--- GIVEN DATA Enclosed Below ---
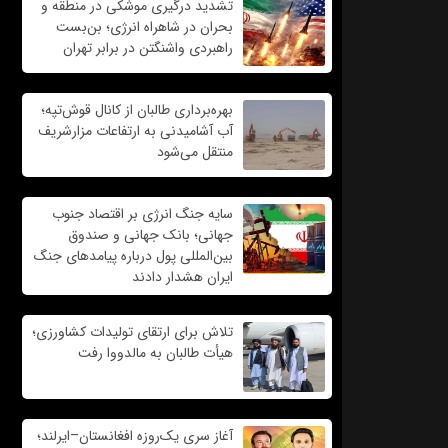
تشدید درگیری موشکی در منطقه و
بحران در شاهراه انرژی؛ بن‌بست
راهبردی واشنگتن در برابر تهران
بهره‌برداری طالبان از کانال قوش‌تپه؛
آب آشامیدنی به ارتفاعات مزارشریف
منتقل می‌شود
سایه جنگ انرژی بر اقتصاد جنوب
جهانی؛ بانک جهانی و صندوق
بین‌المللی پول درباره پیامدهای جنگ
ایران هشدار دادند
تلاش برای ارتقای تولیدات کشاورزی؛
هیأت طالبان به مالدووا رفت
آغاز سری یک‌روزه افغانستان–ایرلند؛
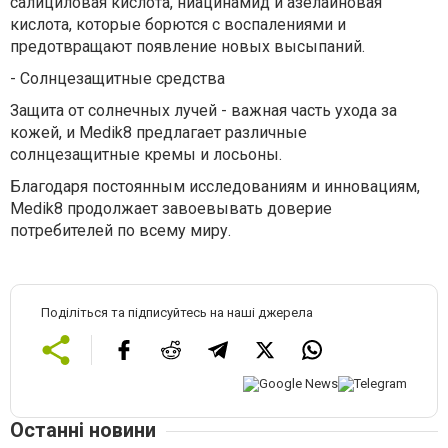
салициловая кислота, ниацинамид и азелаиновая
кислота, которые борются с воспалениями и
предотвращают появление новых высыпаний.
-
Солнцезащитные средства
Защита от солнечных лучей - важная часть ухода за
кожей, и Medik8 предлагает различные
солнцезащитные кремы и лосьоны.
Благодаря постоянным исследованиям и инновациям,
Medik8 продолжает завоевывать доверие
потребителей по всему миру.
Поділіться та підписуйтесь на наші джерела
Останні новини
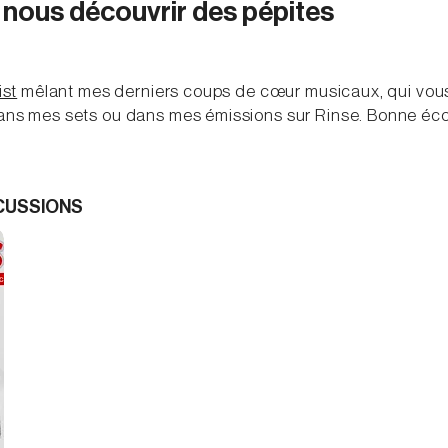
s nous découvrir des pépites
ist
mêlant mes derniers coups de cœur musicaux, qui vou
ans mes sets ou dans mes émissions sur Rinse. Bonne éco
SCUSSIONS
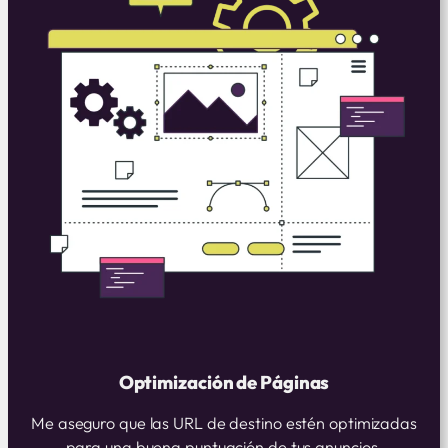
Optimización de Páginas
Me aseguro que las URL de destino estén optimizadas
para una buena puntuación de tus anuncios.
--- End of Enclosed GIVEN DATA ---
--- GIVEN DATA Enclosed Below ---
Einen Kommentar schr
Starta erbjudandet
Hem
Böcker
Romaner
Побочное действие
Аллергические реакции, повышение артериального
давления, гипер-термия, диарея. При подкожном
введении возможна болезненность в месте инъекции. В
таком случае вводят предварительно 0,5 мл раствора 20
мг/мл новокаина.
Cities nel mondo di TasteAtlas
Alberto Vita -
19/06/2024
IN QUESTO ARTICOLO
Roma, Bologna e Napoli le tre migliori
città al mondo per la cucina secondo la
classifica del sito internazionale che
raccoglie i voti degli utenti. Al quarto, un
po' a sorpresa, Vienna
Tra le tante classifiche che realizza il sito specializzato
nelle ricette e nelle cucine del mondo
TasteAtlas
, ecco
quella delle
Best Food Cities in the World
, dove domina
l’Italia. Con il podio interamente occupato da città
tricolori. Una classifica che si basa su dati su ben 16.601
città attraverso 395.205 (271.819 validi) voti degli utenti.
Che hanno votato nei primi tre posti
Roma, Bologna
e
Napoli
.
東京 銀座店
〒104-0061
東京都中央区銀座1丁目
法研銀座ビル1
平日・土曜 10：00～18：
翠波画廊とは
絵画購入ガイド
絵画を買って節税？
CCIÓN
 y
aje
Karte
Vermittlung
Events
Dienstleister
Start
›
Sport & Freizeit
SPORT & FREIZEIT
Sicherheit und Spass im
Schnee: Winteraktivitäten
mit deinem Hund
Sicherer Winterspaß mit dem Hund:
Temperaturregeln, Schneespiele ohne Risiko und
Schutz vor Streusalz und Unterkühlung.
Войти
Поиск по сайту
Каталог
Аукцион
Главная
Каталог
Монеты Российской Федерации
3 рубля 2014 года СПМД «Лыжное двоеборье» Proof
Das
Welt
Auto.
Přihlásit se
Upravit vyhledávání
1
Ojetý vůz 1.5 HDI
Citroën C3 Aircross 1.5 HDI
--- End of Enclosed GIVEN DATA ---
§ **TASK TO COMPLETE**
Starting at the line that has "città al mondo per la cucina secondo la" in the records above, restate word for word every line until the one that has "quella delle", and include that one as well.

§ **ANSWER SECTION**
città al mondo per la cucina secondo la
classifica del sito internazionale che
raccoglie i voti degli utenti. Al quarto, un
po' a sorpresa, Vienna
Tra le tante classifiche che realizza il sito specializzato
nelle ricette e nelle cucine del mondo
TasteAtlas
, ecco
quella delle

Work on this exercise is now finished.